Opinion

Building up the programs trumps building a building so far

Three snippets of wisdom come to mind when we think about the Hanford Reach Interpretive Center. One is: Hindsight is 20/20. The second: Beauty is only skin deep. And lastly: The best is yet to come.

The vision for the interpretive center has been clouded the past 10 years. While the idea was solid -- and still is -- progress has been stalled on a couple of fronts.

In our minds, the biggest setback was the time and momentum that was lost when the original site on Columbia Point didn't work out.

In short, much of the past 10 years has been spent on trying to get a building in place. Which makes sense ... sort of. After all, that is standard operating procedure for projects like this.

But, as Richland Public Facilities Board President Fred Raab told the Tri-City Herald editorial board this week, if they could take a do-over they would have developed the programs and enthusiasm first, then worried about the building.

They are, however, taking steps in that direction now.

Over spring break the Reach offered several activities for kids including a quilt project and a postcard project.

And the programs were well received.

Future plans include more educational opportunities for kids and adults.

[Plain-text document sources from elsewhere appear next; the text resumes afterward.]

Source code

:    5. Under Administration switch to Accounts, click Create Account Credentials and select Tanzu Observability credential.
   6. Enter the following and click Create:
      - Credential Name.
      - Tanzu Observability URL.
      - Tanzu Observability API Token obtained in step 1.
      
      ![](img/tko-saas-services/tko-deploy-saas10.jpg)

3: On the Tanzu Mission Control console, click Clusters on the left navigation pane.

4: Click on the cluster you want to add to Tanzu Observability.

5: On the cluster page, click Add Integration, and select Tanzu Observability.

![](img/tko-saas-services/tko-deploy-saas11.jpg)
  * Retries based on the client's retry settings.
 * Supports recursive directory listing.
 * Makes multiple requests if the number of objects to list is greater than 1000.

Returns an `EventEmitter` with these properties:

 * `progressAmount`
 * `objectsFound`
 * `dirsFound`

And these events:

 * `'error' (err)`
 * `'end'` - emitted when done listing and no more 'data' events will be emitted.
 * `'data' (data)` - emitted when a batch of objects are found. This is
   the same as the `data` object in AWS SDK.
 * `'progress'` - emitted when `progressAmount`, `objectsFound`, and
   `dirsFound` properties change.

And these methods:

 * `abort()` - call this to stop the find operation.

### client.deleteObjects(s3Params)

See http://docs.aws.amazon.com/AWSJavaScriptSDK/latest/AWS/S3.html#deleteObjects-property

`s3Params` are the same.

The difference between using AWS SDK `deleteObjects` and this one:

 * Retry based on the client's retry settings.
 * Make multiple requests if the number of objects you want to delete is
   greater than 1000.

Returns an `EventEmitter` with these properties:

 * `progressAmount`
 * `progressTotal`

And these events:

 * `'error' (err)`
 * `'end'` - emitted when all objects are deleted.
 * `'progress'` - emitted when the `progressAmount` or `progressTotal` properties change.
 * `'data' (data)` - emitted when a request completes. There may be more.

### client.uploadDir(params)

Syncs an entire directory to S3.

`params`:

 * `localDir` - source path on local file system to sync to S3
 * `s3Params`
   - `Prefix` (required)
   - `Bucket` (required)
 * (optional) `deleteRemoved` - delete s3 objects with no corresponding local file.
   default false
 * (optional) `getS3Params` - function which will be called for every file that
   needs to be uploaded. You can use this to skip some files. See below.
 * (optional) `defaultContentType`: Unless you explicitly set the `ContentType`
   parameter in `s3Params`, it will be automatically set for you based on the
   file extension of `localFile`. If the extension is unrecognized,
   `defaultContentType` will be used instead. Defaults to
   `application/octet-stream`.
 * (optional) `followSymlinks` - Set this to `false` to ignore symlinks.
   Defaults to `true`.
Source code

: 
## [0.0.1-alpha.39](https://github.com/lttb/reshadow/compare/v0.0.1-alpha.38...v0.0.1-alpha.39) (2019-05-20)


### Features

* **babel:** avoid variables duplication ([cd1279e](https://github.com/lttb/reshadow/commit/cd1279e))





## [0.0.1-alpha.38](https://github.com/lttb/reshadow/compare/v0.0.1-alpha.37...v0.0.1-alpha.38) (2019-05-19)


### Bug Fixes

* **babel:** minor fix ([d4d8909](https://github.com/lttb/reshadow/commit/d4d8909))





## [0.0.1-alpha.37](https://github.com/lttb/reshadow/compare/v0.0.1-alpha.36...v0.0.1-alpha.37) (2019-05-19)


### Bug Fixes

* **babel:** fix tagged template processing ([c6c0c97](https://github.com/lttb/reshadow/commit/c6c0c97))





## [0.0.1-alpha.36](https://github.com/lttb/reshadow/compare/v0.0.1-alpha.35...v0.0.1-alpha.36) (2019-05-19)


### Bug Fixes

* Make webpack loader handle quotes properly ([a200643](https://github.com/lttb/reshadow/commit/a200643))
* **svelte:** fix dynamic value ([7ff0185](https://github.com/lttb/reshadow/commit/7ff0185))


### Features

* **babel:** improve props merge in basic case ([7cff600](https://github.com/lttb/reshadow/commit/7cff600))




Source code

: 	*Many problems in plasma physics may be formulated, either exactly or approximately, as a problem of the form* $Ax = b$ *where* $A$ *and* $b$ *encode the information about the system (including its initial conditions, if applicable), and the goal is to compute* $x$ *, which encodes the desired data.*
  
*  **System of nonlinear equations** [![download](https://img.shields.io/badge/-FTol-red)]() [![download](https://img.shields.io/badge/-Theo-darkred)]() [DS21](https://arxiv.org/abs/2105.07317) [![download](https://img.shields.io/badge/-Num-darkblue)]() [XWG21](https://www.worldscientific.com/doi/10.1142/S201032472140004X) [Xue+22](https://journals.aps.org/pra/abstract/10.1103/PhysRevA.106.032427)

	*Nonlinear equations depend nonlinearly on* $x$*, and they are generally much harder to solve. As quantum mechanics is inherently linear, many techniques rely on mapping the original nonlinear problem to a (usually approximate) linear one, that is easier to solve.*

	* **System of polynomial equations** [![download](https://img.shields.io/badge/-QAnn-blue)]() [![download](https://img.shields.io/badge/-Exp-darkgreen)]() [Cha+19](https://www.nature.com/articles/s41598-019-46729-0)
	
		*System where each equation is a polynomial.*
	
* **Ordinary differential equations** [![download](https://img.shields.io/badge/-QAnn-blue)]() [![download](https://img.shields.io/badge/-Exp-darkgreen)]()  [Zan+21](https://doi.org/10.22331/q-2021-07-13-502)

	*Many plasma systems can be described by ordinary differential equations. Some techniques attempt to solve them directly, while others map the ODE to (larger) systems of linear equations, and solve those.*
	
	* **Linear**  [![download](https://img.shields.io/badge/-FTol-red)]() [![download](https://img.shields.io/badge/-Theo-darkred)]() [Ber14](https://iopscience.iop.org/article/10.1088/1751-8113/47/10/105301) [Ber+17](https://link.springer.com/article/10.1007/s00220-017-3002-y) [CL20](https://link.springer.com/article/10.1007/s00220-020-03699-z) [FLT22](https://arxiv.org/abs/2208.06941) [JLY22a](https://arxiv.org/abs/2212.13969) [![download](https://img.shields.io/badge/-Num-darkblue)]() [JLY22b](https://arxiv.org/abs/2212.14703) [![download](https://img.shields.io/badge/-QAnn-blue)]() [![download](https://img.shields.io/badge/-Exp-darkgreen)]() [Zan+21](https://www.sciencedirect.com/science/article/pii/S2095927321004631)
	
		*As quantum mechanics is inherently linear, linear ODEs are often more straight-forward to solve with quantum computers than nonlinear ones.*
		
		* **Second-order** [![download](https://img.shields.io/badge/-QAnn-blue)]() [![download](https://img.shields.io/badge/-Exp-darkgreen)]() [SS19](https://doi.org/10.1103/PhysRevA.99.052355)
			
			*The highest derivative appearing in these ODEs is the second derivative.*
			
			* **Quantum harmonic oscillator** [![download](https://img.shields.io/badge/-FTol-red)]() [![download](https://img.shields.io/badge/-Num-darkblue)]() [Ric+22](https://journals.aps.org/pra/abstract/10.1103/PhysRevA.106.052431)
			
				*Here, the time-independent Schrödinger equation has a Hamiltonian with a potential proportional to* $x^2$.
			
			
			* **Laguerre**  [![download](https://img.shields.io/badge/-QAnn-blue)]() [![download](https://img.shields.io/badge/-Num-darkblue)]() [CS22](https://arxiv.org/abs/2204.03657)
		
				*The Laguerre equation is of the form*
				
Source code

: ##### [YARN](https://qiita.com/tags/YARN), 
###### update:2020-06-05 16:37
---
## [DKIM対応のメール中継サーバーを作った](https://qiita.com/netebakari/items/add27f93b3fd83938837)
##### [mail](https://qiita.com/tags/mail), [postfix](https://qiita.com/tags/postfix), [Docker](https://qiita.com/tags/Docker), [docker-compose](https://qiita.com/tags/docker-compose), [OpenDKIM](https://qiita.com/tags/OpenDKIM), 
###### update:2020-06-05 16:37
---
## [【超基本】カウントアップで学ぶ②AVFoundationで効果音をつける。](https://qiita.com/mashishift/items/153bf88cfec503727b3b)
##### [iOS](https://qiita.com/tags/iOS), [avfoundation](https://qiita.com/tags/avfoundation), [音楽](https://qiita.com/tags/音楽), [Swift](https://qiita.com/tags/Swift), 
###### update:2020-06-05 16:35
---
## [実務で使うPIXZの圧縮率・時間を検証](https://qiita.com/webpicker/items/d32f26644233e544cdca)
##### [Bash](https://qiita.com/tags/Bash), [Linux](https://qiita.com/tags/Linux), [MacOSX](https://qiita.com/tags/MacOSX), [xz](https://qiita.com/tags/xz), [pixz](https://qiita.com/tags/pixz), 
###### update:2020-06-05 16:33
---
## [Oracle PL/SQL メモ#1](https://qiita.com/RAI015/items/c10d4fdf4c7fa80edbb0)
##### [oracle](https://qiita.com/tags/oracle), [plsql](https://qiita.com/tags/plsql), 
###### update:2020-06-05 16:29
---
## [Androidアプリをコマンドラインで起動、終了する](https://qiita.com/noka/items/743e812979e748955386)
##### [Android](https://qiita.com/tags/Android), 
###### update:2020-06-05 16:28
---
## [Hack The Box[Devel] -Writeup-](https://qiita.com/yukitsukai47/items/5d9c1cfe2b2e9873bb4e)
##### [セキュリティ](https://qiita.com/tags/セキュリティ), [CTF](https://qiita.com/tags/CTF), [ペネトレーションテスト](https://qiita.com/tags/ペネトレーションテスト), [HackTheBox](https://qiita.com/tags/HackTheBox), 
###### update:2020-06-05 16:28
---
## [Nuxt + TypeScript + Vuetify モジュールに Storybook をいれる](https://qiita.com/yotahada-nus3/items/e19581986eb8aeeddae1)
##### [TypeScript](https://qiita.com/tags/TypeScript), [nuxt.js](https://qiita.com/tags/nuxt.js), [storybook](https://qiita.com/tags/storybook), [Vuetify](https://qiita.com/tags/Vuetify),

The programs of the Reach are truly coming alive.

The seed of enthusiasm has been planted. We can already see it starting to grow.

And it's not just the editorial board that's hopeful for the new Reach plan.

The Reach has assembled an impressive -- and large -- group of players on its Community Support Project Team. These are people who are committed to making things happen in the Mid-Columbia.

They don't put their seal of approval on projects that are destined to fail, and once they weigh in, failure is not an option.

As far as the scaled-back building design goes, we think it's prudent both to live within your means and to get something going.

The new campus approach allows the project to move forward with the money they have.

True it won't be the $40+ million design they were hoping for. But in this case, it may well be what's on the inside that counts.

Lisa Toomey, the project's executive director, told us that, "(The building) will be something less extravagant, but more focused on the content."

Part of that content includes extended reach. It involves telling the stories Hanford, and CHREST, the Ice Age Flood trails and agriculture.

Again, we already can see that starting to play out --and it's exciting.

The one niggling question we can't ignore is, will the Reach be able to stay open once it gets open? That's a concern that apparently resonates with others as well.

Board Vice President Rick Jansons reassured us that the board is not going to sign off on any project -- big or small -- until their financial house is in order and they are confident of continued revenue.

Those numbers are already simmering and will be available soon.

In the meantime, the Reach administration has done an admirable job at building enthusiasm and programs in this community.

With or without their physical building, the Reach is becoming a visible presence in the Mid-Columbia.